::: Source information

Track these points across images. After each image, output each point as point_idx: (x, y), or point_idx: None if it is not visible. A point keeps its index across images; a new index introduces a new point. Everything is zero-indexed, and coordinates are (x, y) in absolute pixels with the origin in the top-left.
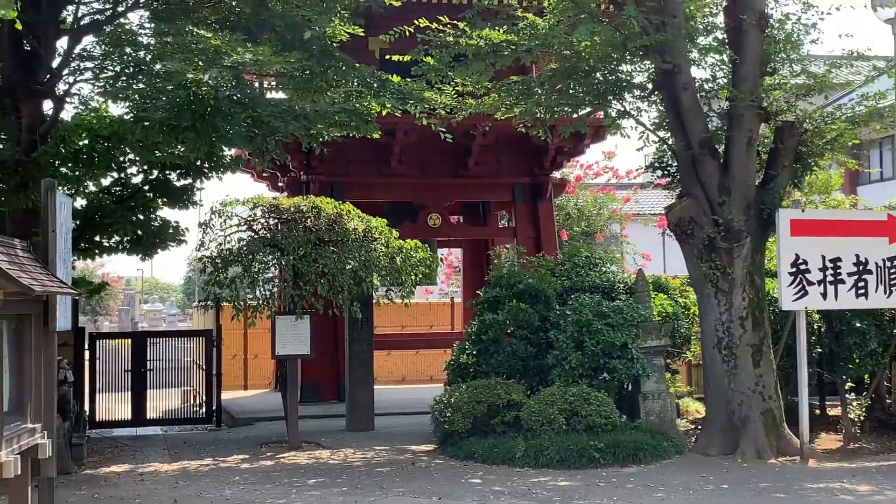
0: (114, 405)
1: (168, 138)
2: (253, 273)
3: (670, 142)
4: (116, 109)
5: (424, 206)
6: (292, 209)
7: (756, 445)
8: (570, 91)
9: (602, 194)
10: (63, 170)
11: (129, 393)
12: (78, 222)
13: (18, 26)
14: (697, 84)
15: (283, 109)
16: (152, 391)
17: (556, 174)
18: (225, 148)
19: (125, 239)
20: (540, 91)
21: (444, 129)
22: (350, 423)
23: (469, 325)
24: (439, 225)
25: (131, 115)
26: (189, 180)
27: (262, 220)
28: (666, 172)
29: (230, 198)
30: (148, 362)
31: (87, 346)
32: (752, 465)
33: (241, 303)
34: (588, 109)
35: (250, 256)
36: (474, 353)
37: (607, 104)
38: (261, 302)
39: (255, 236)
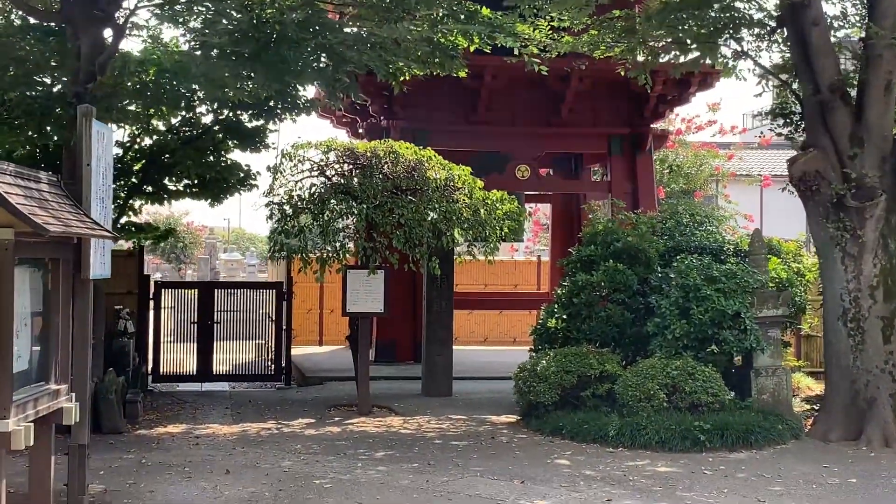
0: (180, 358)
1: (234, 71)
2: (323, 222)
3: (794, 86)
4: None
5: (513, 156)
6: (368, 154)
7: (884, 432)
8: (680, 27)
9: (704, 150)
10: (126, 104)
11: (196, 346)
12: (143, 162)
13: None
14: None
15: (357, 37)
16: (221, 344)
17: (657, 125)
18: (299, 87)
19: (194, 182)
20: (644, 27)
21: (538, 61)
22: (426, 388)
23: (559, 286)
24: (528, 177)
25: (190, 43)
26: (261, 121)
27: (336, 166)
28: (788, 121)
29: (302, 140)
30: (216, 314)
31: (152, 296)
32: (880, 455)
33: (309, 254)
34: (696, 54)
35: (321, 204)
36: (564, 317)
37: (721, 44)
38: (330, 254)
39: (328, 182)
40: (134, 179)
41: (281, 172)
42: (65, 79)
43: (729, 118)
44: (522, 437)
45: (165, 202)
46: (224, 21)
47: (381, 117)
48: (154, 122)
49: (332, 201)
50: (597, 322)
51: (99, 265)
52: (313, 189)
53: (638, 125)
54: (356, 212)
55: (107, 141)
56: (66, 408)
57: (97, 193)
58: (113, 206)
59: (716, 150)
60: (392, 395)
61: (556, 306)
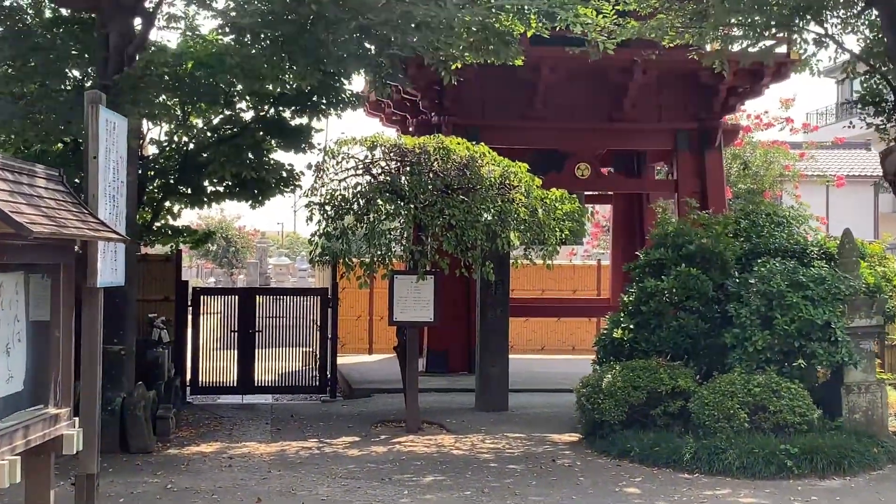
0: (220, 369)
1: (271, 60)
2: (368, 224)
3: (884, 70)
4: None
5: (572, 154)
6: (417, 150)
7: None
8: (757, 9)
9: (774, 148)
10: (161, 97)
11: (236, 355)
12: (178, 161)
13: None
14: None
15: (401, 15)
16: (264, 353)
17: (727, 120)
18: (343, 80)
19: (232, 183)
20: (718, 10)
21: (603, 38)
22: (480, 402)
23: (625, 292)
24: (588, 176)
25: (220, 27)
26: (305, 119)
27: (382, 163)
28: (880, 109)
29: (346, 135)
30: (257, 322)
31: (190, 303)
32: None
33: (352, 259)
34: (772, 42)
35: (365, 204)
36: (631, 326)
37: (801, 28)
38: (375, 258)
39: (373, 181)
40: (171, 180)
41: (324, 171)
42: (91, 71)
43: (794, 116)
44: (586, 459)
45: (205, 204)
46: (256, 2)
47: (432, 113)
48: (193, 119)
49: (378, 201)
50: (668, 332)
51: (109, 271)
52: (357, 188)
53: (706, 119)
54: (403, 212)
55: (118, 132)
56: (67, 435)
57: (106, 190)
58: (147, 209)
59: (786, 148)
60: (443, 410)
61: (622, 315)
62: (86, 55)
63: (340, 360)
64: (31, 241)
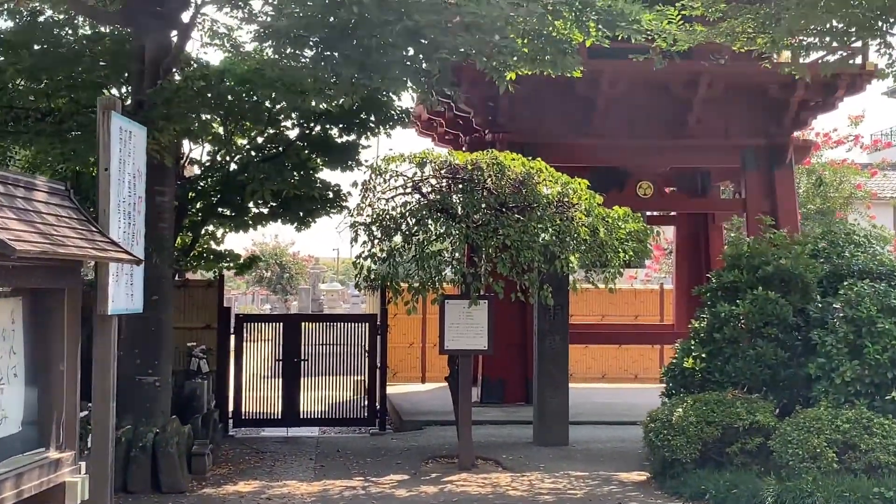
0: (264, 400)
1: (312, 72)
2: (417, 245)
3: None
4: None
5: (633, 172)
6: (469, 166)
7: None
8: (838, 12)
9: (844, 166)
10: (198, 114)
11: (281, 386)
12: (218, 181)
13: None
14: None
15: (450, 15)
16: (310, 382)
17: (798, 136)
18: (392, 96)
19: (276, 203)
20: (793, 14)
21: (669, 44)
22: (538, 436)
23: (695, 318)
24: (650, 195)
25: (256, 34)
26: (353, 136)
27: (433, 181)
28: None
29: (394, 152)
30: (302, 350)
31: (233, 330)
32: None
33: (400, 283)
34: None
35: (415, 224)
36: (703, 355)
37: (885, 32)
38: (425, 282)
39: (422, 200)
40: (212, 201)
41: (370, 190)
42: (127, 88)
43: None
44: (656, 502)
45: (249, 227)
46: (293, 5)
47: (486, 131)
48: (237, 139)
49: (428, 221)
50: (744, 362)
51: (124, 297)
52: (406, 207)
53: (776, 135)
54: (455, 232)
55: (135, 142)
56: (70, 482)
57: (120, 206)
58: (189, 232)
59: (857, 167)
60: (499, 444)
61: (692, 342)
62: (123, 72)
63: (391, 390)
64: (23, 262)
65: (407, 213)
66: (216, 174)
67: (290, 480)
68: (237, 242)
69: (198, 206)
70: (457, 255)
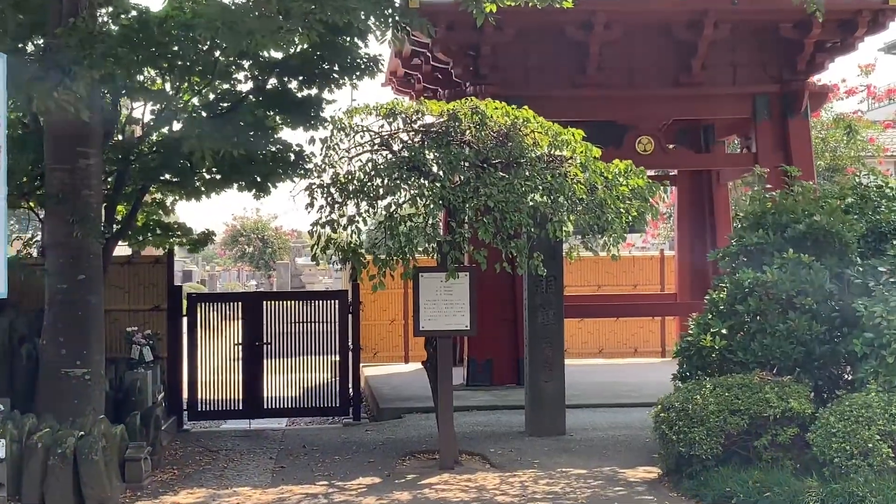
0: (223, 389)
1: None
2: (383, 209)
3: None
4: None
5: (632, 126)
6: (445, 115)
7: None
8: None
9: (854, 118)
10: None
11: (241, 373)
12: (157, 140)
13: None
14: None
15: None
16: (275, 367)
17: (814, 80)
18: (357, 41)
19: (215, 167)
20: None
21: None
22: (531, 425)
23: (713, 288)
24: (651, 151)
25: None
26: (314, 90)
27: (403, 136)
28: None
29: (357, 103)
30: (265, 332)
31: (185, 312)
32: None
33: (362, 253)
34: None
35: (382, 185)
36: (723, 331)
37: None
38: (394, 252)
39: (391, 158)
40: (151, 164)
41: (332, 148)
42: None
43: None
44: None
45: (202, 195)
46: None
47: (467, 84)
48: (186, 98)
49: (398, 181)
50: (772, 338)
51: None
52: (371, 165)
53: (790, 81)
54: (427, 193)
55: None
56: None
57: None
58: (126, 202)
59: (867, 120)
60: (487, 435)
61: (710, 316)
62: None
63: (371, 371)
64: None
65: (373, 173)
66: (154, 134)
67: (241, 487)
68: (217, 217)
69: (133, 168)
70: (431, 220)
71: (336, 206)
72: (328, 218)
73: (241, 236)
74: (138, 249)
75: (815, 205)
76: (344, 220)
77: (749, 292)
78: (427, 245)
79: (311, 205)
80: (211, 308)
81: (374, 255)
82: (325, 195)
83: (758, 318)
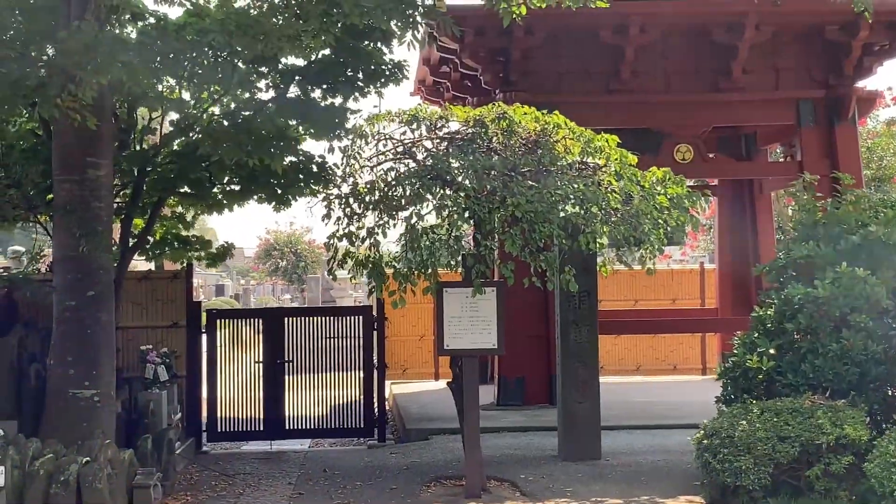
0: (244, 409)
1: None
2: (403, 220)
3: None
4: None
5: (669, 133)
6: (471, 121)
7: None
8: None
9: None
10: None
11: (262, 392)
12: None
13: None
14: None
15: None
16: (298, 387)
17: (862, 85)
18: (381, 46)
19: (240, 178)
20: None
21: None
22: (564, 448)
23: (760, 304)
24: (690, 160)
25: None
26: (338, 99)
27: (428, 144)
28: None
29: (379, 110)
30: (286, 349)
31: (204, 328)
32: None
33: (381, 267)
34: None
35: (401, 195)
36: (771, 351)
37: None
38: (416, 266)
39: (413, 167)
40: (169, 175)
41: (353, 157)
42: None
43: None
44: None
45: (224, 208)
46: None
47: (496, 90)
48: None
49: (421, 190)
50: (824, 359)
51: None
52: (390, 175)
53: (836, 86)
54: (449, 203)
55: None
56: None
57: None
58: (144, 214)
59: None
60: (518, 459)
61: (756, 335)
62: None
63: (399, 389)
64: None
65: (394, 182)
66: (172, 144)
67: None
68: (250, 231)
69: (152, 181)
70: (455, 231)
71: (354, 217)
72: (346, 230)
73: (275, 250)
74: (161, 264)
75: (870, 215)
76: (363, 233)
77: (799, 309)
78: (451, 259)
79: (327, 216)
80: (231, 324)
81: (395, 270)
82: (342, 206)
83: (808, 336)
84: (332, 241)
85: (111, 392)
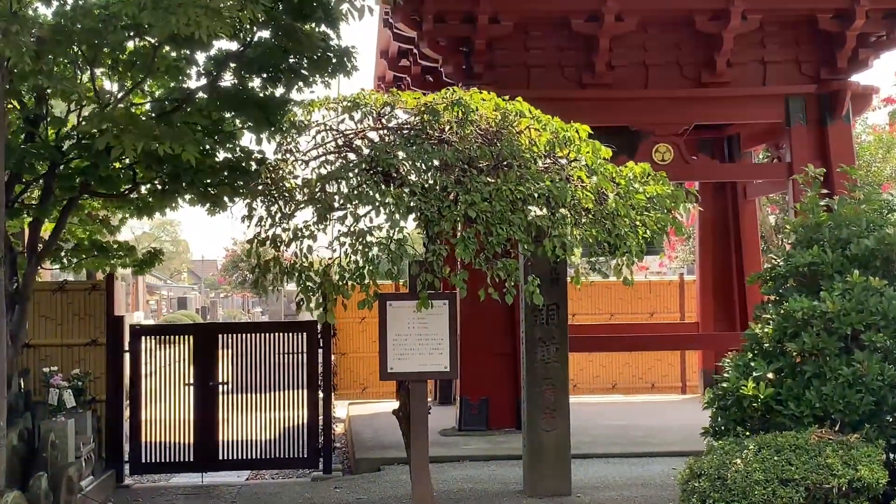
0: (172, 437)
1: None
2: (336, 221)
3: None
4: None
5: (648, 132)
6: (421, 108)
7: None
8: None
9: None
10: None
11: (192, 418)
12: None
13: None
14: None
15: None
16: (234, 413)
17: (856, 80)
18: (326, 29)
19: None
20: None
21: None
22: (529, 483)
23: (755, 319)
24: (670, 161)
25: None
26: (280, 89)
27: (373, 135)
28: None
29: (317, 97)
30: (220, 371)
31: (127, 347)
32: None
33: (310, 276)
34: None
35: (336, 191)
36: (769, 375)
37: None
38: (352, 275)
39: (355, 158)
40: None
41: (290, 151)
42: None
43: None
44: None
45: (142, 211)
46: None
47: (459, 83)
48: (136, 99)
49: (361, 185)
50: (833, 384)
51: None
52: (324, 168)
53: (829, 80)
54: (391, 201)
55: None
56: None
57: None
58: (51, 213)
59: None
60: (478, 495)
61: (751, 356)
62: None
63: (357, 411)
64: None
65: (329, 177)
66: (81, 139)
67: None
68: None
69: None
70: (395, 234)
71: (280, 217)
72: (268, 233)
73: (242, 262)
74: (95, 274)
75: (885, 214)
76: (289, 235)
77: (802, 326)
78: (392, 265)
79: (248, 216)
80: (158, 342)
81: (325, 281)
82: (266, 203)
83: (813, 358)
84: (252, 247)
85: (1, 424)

::::::

All that is required is the lines from the line containing "85: (111, 392)" through the end of the records above, copied exactly, and none of the pictures.

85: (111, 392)
0: (172, 437)
1: None
2: (336, 221)
3: None
4: None
5: (648, 132)
6: (421, 108)
7: None
8: None
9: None
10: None
11: (192, 418)
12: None
13: None
14: None
15: None
16: (234, 413)
17: (856, 80)
18: (326, 29)
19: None
20: None
21: None
22: (529, 483)
23: (755, 319)
24: (670, 161)
25: None
26: (280, 89)
27: (373, 135)
28: None
29: (317, 97)
30: (220, 371)
31: (127, 347)
32: None
33: (310, 276)
34: None
35: (336, 191)
36: (769, 375)
37: None
38: (352, 275)
39: (355, 158)
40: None
41: (290, 151)
42: None
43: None
44: None
45: (142, 211)
46: None
47: (459, 83)
48: (136, 99)
49: (361, 185)
50: (833, 384)
51: None
52: (324, 168)
53: (829, 80)
54: (391, 201)
55: None
56: None
57: None
58: (51, 213)
59: None
60: (478, 495)
61: (751, 356)
62: None
63: (357, 411)
64: None
65: (329, 177)
66: (81, 139)
67: None
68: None
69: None
70: (395, 234)
71: (280, 217)
72: (268, 233)
73: (242, 262)
74: (95, 274)
75: (885, 214)
76: (289, 235)
77: (802, 326)
78: (392, 265)
79: (248, 216)
80: (158, 342)
81: (325, 281)
82: (266, 203)
83: (813, 358)
84: (252, 247)
85: (1, 424)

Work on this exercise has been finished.